* [Work required]: The answer should consist solely of the lines from the first one below through the line containing "Page size: 1275x1650.", copied exactly.

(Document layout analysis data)

■ ■ ■ ■

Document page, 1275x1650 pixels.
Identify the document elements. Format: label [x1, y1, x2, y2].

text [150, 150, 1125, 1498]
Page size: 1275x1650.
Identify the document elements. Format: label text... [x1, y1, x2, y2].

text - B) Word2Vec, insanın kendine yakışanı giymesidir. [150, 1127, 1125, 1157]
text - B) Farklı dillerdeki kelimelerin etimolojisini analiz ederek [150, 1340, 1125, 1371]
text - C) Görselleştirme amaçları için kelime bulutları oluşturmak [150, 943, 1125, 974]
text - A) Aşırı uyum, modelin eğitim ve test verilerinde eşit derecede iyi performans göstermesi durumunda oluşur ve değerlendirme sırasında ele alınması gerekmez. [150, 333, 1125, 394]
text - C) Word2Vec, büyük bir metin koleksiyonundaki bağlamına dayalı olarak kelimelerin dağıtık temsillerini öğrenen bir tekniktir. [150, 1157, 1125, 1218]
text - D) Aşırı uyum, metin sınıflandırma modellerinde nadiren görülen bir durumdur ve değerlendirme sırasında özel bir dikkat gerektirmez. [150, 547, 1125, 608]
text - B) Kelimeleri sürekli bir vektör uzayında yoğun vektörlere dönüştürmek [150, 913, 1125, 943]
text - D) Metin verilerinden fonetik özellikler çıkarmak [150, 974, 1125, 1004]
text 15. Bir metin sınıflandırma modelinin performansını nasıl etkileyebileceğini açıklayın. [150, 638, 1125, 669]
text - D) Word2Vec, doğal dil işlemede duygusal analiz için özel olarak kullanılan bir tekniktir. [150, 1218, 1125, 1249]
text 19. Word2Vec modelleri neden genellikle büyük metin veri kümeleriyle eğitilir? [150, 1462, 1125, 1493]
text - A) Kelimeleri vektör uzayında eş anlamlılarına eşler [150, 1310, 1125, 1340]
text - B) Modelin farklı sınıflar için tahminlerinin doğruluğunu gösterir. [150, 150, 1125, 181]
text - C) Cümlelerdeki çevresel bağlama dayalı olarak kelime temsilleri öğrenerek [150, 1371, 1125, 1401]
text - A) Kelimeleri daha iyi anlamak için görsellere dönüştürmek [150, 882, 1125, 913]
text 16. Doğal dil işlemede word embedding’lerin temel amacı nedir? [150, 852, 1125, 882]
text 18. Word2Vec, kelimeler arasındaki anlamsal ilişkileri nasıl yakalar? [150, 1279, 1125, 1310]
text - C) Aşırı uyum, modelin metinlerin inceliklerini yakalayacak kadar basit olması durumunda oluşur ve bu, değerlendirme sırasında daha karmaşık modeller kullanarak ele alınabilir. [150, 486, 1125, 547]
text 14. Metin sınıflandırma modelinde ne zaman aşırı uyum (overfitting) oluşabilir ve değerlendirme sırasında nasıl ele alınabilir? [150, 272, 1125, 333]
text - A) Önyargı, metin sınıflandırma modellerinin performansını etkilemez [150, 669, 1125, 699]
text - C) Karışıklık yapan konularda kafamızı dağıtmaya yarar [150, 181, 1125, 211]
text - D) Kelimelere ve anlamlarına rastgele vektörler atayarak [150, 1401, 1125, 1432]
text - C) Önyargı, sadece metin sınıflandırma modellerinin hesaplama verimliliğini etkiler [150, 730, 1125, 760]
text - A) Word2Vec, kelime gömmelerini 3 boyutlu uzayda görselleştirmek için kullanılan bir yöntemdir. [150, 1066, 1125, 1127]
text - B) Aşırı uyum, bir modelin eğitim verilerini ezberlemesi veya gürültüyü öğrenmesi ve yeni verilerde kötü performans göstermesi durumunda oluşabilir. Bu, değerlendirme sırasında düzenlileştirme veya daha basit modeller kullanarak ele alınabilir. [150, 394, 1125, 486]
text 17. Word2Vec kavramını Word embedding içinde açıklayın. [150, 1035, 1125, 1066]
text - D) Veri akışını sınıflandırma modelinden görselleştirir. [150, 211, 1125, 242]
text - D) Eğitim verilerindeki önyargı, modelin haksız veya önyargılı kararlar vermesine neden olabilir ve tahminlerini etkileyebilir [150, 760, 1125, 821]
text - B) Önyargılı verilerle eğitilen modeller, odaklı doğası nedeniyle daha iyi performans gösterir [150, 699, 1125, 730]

■ ■ ■ ■

* [Response to this task]:
Document page, 1275x1650 pixels.
Identify the document elements. Format: label [x1, y1, x2, y2].

text [150, 150, 1125, 1498]
Page size: 1275x1650.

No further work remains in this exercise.